Set of tasks:
1/ In the essay about fate, what did the writer say when R announced that no one knows his birthday?
2/ Count the lines of the listing that contain the string "signalling", treating case as significant, and give only the number.

Showing posts with label fate. Show all posts
Showing posts with label fate. Show all posts

Thursday, December 4, 2014

Fate, Dangerous and Gray

by Annabeth Leong

It felt like recognizing someone I already knew, not encountering someone for the first time. I'd been brought to the event to entertain an acquaintance's younger sister, but the moment I walked in and saw R, I forgot every other purpose. Laser-focused on his blue eyes, I stepped toward him as if in a daze. "Who are you?"

I had never approached someone so brazenly. But he told me his name, and I was temporarily relieved of my insanity enough to speak to a few other people. I didn't stop watching him, though—not when he slipped out to teach a martial arts class, and not when he returned and scarfed down two slices of pizza, holding one in each hand, the greasy slices curling over his wrists and dangling along his arms as he lifted them to his mouth at an odd angle.

Later that night, the fateful event occurred. "No one knows my birthday," R announced. His friends made a few attempts to name it, but guessed wrong. A sense of knowledge welled up within me. "March," I said firmly, and everyone turned to stare. The moment repeated the first, when I'd walked in the door. All I could see were his eyes.

"No one knows what day."

"Tenth." I knew I was right without being told.

"That's it," he said, and reached for me. I spent the rest of the night in his arms.

The story sounds too simple now, as if we must have said something more to each other, but we really didn't. I think I'd been waiting all day for an excuse, and he didn't need to talk to me to give me one. I'm not sure what was going on from his perspective. He believed in the uncanny, and my correct guess of his birthday might have seemed like the call of fate.

As far as the guess, I don't know how I did it. I just knew. I don't officially believe in psychic powers. Normally, I explain intuition as my brain working faster than I can perceive. In this case, I don't know what my brain had to work with.

I called the moment fateful for a reason, though, because this was no simple hookup. This turned into the bleakest, most terrible relationship of my life, and it went on for years. Many times I've thought back to the day we met and wondered what was going on. That powerful sense of connection to someone so wrong for me seems like a cruel trick. I think about what I might have been spared if only I'd guessed his birthday wrong, or if I'd refused to go hang out with the younger sister in the first place.

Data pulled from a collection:
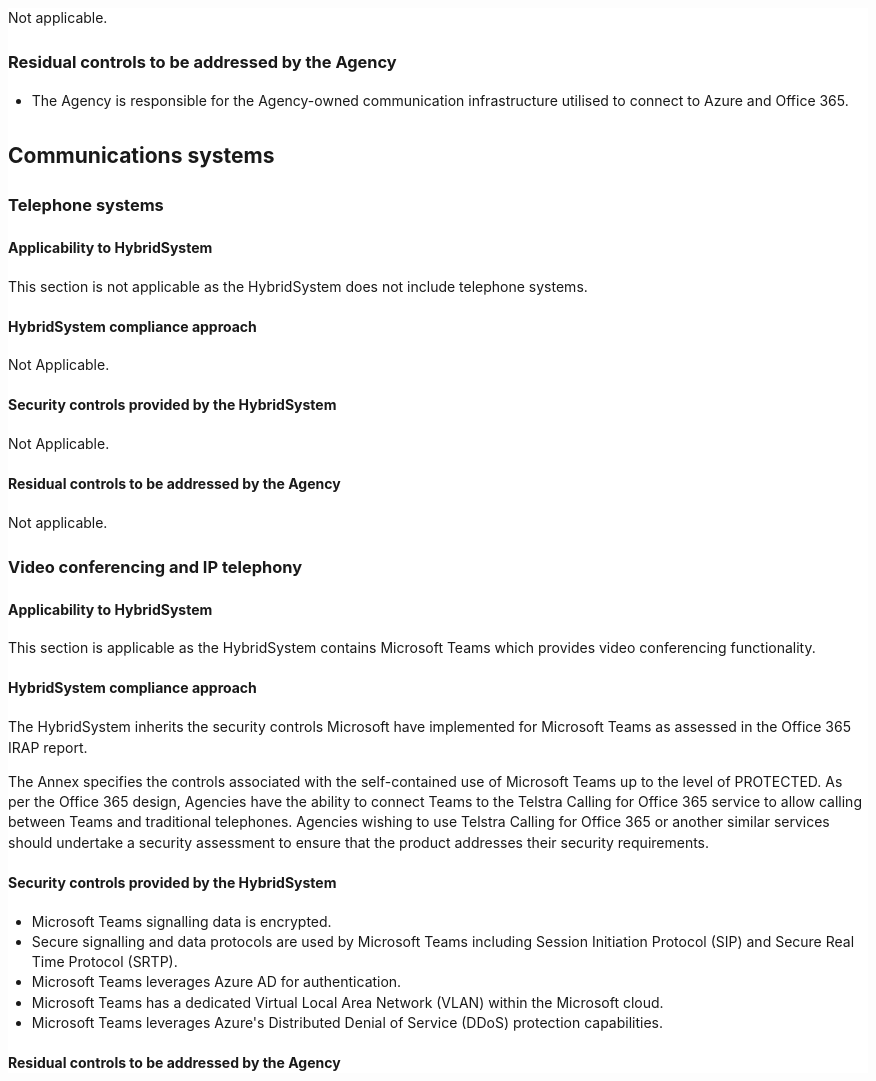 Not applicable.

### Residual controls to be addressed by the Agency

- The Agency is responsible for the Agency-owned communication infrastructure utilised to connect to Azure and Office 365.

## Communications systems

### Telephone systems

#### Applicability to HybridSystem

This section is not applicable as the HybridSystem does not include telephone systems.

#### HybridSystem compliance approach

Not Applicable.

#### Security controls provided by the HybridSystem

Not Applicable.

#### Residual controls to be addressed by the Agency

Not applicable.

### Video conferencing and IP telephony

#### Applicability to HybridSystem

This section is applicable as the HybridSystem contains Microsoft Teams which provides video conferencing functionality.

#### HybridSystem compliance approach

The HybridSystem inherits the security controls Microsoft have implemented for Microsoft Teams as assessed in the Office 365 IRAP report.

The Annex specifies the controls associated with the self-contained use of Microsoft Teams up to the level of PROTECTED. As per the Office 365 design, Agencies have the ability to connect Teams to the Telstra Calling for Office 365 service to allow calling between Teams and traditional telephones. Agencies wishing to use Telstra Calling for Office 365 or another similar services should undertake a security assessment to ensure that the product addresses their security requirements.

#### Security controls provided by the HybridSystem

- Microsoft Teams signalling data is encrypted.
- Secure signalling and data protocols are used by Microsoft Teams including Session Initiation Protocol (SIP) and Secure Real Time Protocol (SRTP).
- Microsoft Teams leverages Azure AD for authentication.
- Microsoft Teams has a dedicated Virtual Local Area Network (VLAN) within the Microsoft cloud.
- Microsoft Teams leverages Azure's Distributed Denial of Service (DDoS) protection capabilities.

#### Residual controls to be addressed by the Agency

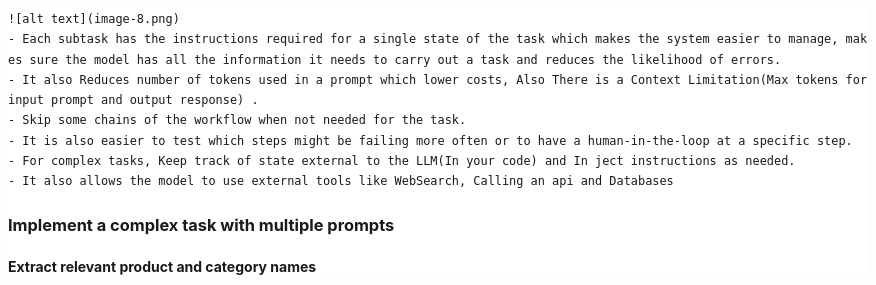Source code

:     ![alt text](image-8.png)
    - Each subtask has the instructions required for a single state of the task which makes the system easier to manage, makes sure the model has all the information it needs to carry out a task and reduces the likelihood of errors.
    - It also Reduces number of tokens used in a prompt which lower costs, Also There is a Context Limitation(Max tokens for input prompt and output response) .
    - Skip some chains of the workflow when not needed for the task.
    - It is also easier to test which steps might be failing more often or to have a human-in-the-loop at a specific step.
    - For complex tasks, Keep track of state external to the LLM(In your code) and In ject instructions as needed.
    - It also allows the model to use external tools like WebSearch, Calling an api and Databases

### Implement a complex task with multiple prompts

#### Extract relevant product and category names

Outputs for the tasks:
1/ "March"

2/ 2